WHAT YOU NEED TO DO:
Write out every record below exactly as it appears, omitting the pictures.

━━ EXTRACTED INFORMATION ━━

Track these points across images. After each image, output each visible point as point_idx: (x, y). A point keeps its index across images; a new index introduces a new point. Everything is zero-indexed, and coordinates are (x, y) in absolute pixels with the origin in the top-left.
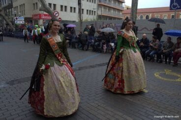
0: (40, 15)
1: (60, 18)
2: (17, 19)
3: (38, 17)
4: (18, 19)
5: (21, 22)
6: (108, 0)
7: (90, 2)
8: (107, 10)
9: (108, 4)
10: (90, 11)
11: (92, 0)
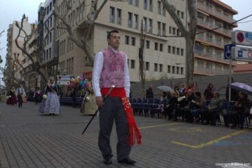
2: (60, 78)
4: (62, 79)
5: (66, 83)
6: (205, 50)
7: (174, 53)
8: (205, 66)
9: (205, 56)
10: (173, 67)
11: (178, 51)
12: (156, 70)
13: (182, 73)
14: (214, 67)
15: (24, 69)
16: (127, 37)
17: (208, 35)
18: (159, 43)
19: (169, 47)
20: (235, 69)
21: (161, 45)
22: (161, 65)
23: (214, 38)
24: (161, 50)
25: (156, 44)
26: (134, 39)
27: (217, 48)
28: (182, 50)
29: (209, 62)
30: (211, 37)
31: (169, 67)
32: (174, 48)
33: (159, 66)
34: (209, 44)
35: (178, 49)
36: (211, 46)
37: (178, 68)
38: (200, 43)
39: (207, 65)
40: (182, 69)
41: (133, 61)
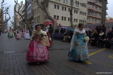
0: (48, 22)
1: (60, 24)
3: (47, 24)
6: (95, 14)
7: (82, 14)
8: (94, 20)
9: (95, 16)
10: (82, 20)
11: (84, 14)
12: (75, 21)
13: (85, 23)
14: (98, 21)
15: (20, 22)
16: (63, 7)
17: (96, 7)
18: (76, 10)
19: (80, 12)
21: (77, 11)
22: (77, 19)
23: (98, 8)
24: (77, 13)
25: (75, 10)
26: (65, 8)
27: (99, 13)
28: (85, 13)
29: (96, 19)
30: (97, 8)
31: (80, 20)
32: (82, 12)
34: (97, 11)
35: (84, 13)
36: (97, 12)
38: (93, 10)
39: (96, 20)
40: (85, 21)
41: (65, 18)
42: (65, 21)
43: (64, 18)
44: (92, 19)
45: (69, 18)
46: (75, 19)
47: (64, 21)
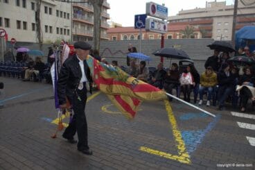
1: (13, 39)
6: (86, 16)
8: (86, 29)
9: (86, 20)
10: (61, 29)
11: (65, 15)
12: (46, 31)
13: (68, 34)
19: (57, 11)
20: (108, 31)
21: (50, 9)
22: (51, 27)
25: (46, 8)
28: (68, 14)
32: (61, 12)
33: (49, 28)
35: (65, 13)
36: (91, 12)
37: (65, 30)
39: (88, 28)
40: (68, 30)
41: (25, 23)
42: (24, 31)
43: (22, 24)
44: (81, 26)
45: (33, 24)
46: (46, 27)
47: (22, 31)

━━━

EXERCISE RESPONSE:
Track these points across images. After each image, output each visible point as point_idx: (x, y). A point keeps its index across images; a new index introduces a new point. Everything is zero-indexed, and coordinates are (x, y) in absolute pixels with the origin in the top-left.
0: (40, 15)
1: (60, 18)
2: (17, 19)
3: (38, 17)
4: (18, 19)
5: (21, 22)
6: (108, 0)
7: (90, 2)
8: (107, 10)
9: (108, 4)
10: (90, 11)
11: (92, 0)
2: (60, 78)
4: (62, 79)
5: (66, 83)
6: (205, 50)
7: (174, 53)
8: (205, 66)
9: (205, 56)
10: (173, 67)
11: (178, 51)
12: (156, 70)
13: (182, 73)
14: (214, 67)
15: (24, 69)
16: (127, 37)
17: (208, 35)
18: (159, 43)
19: (169, 47)
20: (235, 69)
21: (161, 45)
22: (161, 65)
23: (214, 38)
24: (161, 50)
25: (156, 44)
26: (134, 39)
27: (217, 48)
28: (182, 50)
29: (209, 62)
30: (211, 37)
31: (169, 67)
32: (174, 48)
33: (159, 66)
34: (209, 44)
35: (178, 49)
36: (211, 46)
37: (178, 68)
38: (200, 43)
39: (207, 65)
40: (182, 69)
41: (133, 61)
0: (48, 22)
1: (60, 24)
3: (47, 24)
6: (95, 14)
7: (82, 14)
8: (94, 20)
9: (95, 16)
10: (82, 20)
11: (84, 14)
12: (75, 21)
13: (85, 23)
14: (98, 21)
15: (20, 22)
16: (63, 7)
17: (96, 7)
18: (76, 10)
19: (80, 12)
21: (77, 11)
22: (77, 19)
23: (98, 8)
24: (77, 13)
25: (75, 10)
26: (65, 8)
27: (99, 13)
28: (85, 13)
29: (96, 19)
30: (97, 8)
31: (80, 20)
32: (82, 12)
34: (97, 11)
35: (84, 13)
36: (97, 12)
38: (93, 10)
39: (96, 20)
40: (85, 21)
41: (65, 18)
42: (65, 21)
43: (64, 18)
44: (92, 19)
45: (69, 18)
46: (75, 19)
47: (64, 21)
1: (13, 39)
6: (86, 16)
8: (86, 29)
9: (86, 20)
10: (61, 29)
11: (65, 15)
12: (46, 31)
13: (68, 34)
19: (57, 11)
20: (108, 31)
21: (50, 9)
22: (51, 27)
25: (46, 8)
28: (68, 14)
32: (61, 12)
33: (49, 28)
35: (65, 13)
36: (91, 12)
37: (65, 30)
39: (88, 28)
40: (68, 30)
41: (25, 23)
42: (24, 31)
43: (22, 24)
44: (81, 26)
45: (33, 24)
46: (46, 27)
47: (22, 31)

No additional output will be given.